◆ Activity: Set down, exactly and only, everything from the line containing "margin-left: 36px ->" down to the line containing "font-size: 15px ->" in the data below; the pictures are not part of the copy.

--- Supplied information Enclosed Below ---

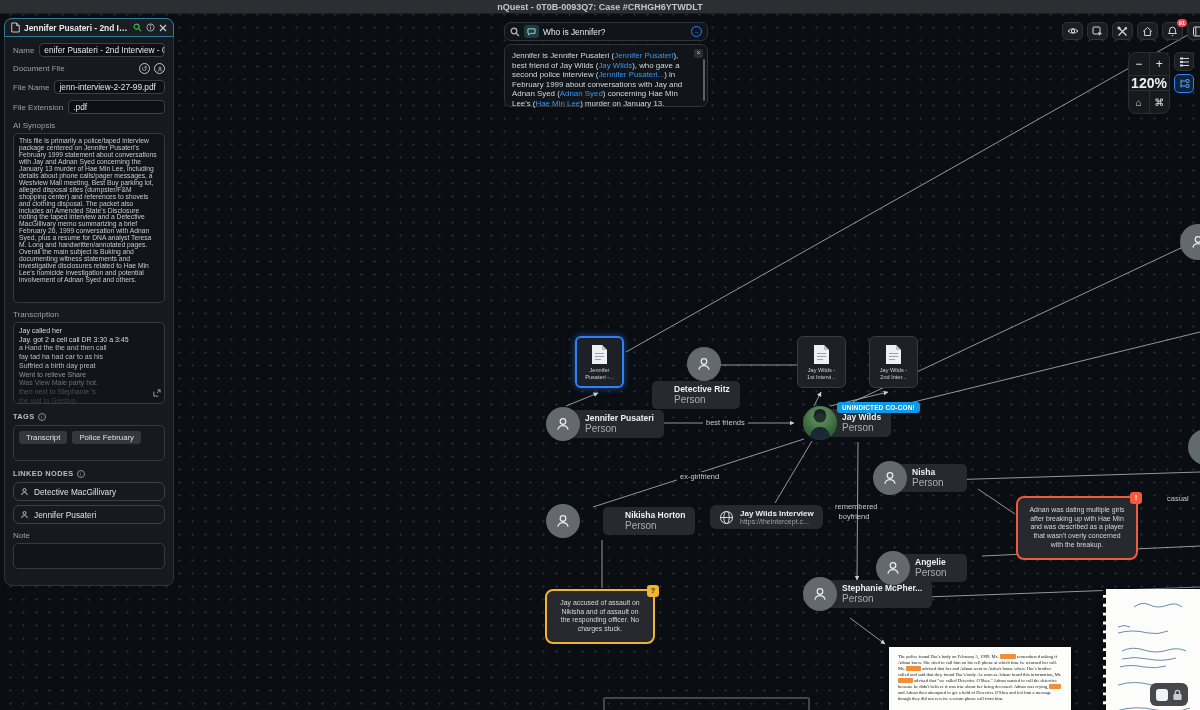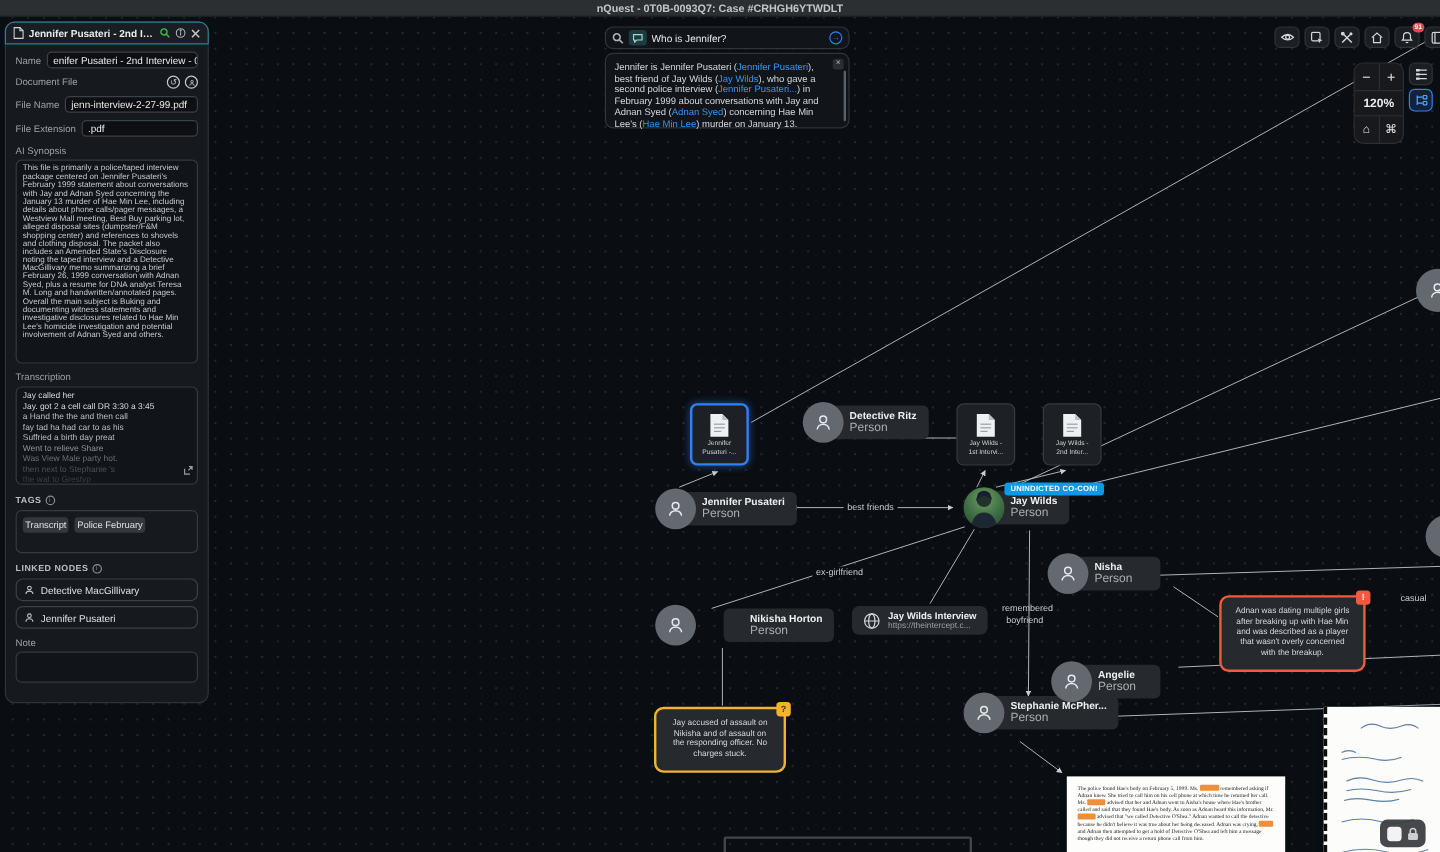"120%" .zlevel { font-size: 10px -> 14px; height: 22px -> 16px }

--- End of Enclosed Supplied information ---
--- Supplied information Enclosed Below ---

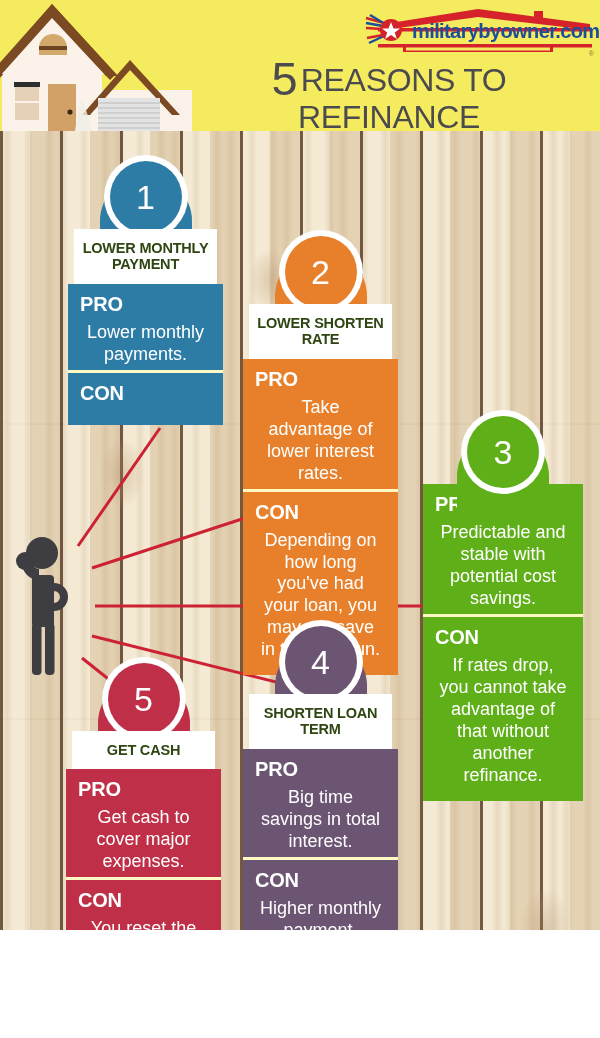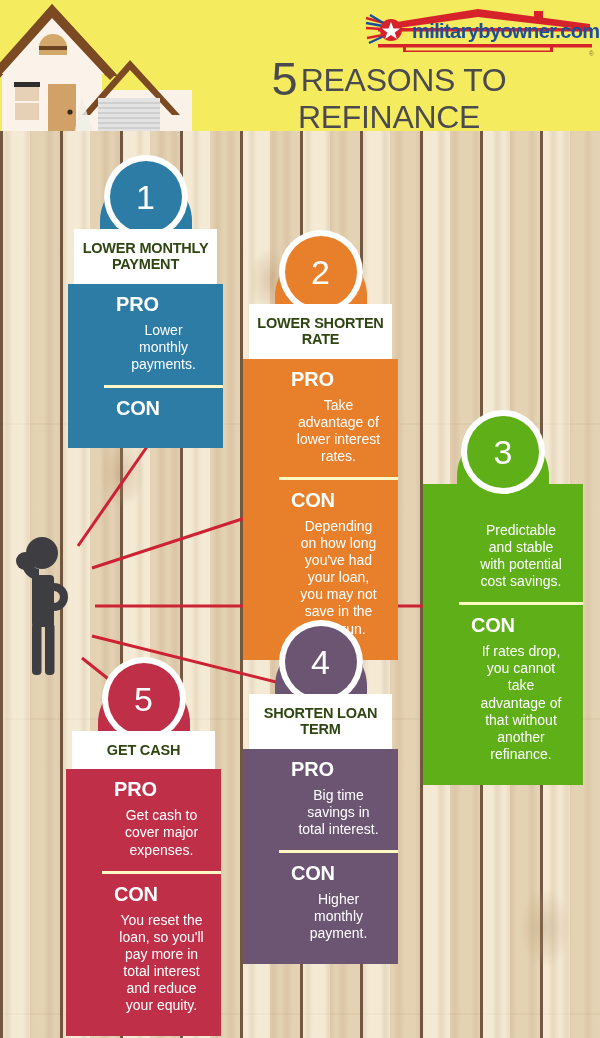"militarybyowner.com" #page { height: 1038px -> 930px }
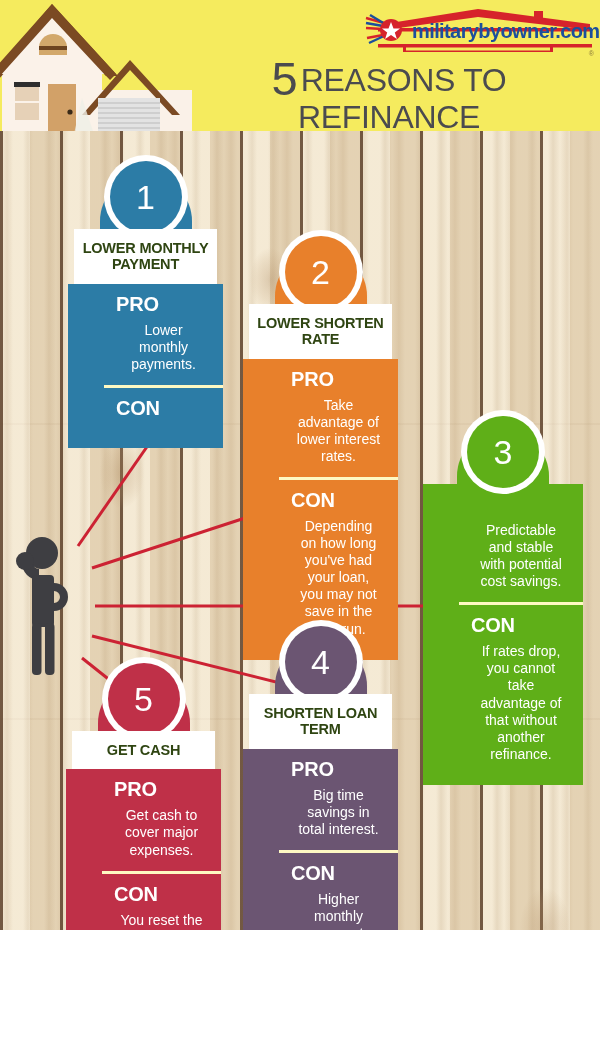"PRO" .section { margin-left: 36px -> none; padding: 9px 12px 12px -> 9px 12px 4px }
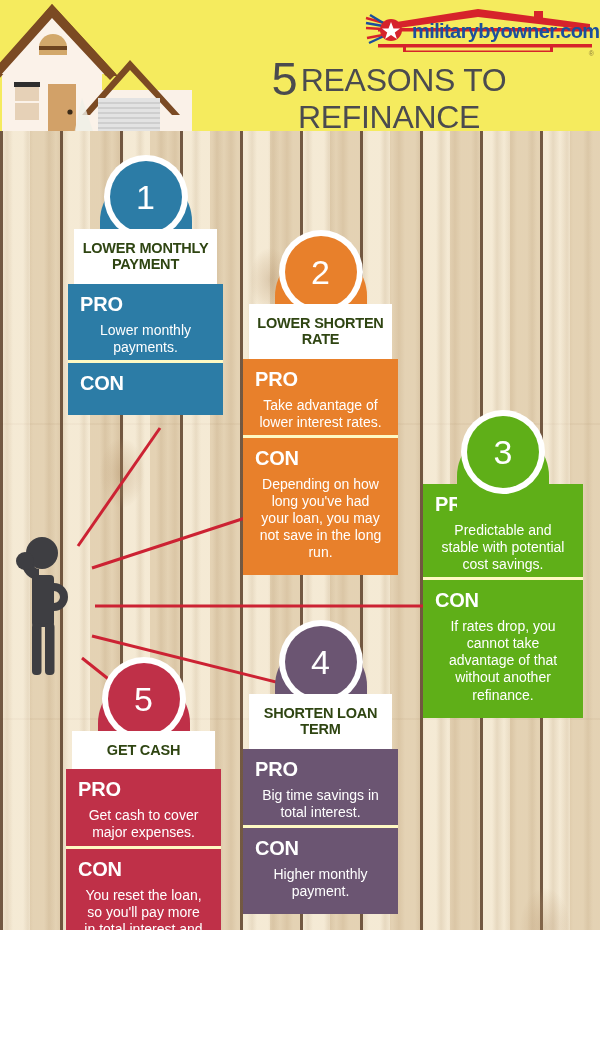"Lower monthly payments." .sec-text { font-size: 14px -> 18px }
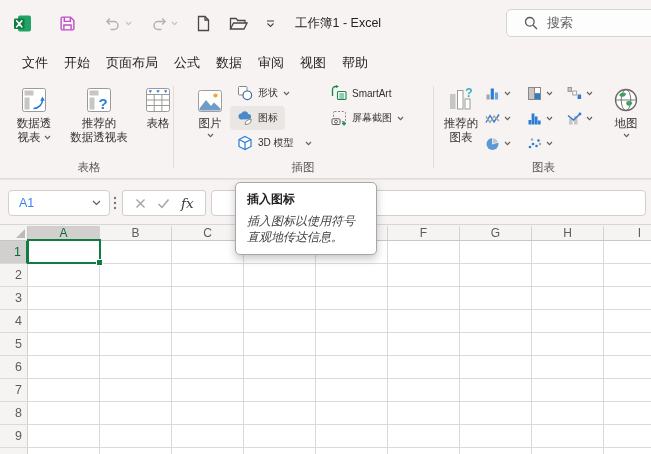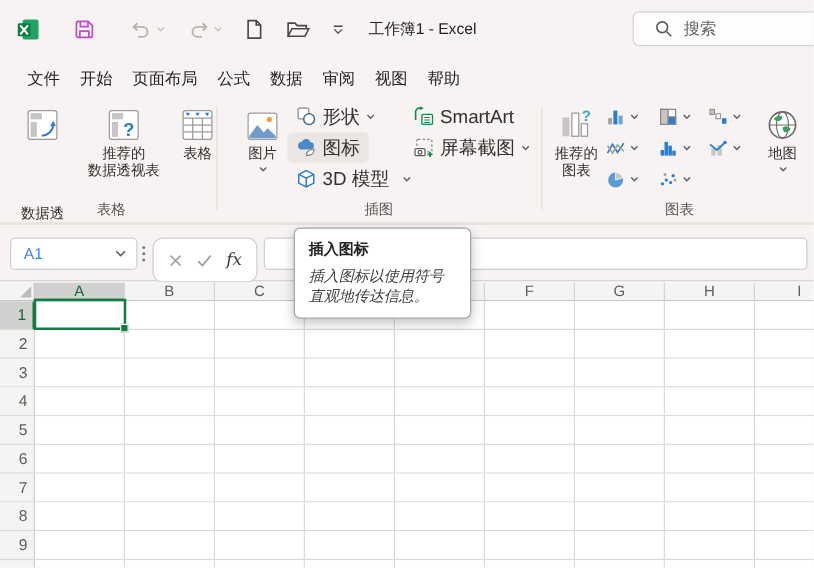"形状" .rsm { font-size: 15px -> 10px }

--- End of Enclosed Supplied information ---

◆ Output for this exercise:
"PRO" .section { margin-left: 36px -> none; padding: 9px 12px 12px -> 9px 12px 4px }
"Lower monthly payments." .sec-text { font-size: 14px -> 18px }
"形状" .rsm { font-size: 15px -> 10px }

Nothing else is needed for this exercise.